Savor for a moment the irony of this ruling following on the heels of Circuit City v. Adams (2001) where the Supreme Court gave employers a virtual green light to save time and money through enforceable arbitration agreements. But before you trash your arbitration agreement (and the attorney it rode in on), let’s get perspective. This decision did not affect the Waffle House arbitration agreement or arbitration agreements in general. It focused on the statutory powers of the EEOC as contained in the ADA and Title VII of the Civil Rights Act of 1964. Shea Stokes & Carter continues to advocate the use of binding arbitration agreements as part of an employment contract. Your mandatory arbitration agreement is still a valuable tool in keeping your employment disputes out of court. Arbitration remains the most efficient means to resolve employee complaints, and it will continue to save you time and money while still allowing you and your employees access to the same relief and remedies available through lengthy and expensive litigation.
If you are still asking yourself whether the scenario in EEOC v. Waffle House could happen to you, the chance that the EEOC would try to circumvent arbitration and take your employment dispute to federal court is about as likely as accurately guessing the number of jelly beans in a jar. Out of the 79,896 charges filed with the EEOC in 2000, they found only 10 percent or 8,248 to be meritorious. The EEOC then continued to sharpen its focus and filed complaints against only 3% of the qualifying cases for a grand total of 291 lawsuits. In the final analysis, the EEOC litigated less than 1 percent of its nearly 80,000 original complaints.
The EEOC Compliance Manual contains the secret of the EEOC’s selectivity. The EEOC seeks to “vindicate the public interest in preventing employment discrimination.” In addition to backing class action suits, the EEOC’s idea of public interest often means pursuing highly visible employers, employers with a string of alleged violations, and/or employers they believe have behaved with “malice or reckless indifference.” Unfortunately for Waffle House, it met all three criteria. The EEOC considered Baker’s discharge intentional and malicious in light of Baker’s obvious disability and Waffle House’s egregious lack of reasonable accommodation. The EEOC’s complaint also cited Waffle House’s “past and present unlawful employment practices.” The EEOC no doubt recalled Waffle House’s tremendous loss of $8 million in damages in 1997 as a result of alleged sex discrimination against a management recruiter, not to mention several less publicized cases. Finally, regarding visibility, Waffle House owns or has franchises on 1,300 restaurants throughout 26 states and claims to be the world’s leading server of breakfast items. Their motto? “America’s place to workAmerica’s place to eat.”

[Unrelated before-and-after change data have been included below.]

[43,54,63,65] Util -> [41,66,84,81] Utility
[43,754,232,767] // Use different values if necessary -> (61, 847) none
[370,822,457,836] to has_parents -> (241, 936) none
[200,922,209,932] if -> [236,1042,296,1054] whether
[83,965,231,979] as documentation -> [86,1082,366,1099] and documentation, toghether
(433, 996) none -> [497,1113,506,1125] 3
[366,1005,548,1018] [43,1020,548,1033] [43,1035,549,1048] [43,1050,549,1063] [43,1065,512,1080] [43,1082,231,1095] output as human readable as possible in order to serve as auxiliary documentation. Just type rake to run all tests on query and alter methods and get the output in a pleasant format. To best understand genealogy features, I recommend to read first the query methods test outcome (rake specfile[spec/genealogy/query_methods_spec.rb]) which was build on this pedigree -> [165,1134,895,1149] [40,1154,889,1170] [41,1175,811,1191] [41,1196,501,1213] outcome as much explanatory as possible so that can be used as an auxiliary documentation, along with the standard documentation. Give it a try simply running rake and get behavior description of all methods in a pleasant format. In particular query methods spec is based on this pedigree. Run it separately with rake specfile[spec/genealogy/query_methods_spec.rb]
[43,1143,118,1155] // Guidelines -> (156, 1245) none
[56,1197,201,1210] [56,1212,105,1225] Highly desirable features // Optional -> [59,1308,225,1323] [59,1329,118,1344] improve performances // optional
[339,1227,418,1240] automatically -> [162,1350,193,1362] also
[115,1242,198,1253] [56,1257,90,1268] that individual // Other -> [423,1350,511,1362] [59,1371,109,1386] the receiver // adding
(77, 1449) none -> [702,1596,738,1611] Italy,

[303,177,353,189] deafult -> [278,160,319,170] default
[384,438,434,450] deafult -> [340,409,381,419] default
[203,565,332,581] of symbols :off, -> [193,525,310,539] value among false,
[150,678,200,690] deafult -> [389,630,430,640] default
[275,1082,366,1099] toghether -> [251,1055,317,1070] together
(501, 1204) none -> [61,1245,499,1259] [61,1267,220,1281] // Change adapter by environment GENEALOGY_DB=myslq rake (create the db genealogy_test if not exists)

You should not allow this new Supreme Court ruling to discourage you from using mandatory arbitration to your advantage. It does not affect the Federal Arbitration Act, nor does it affect the enforcement of lawful arbitration agreements. Your lawful arbitration agreement is still good. However, you may want Shea Stokes & Carter to review your arbitration agreement to ensure that it conforms to new state and federal law on the necessary conditions which make such agreements enforceable.
And remember, if you follow Shea Stokes & Carter's Preventive Program© for Employee Relations, you will not commit or appear to commit a pattern of discriminatory behavior that would attract the attention of either your employees or the EEOC. If you still think that you might fall within that scant one percent of employers who might actually face the EEOC in federal court, don’t despair. You have an equal chance of also winning the lottery.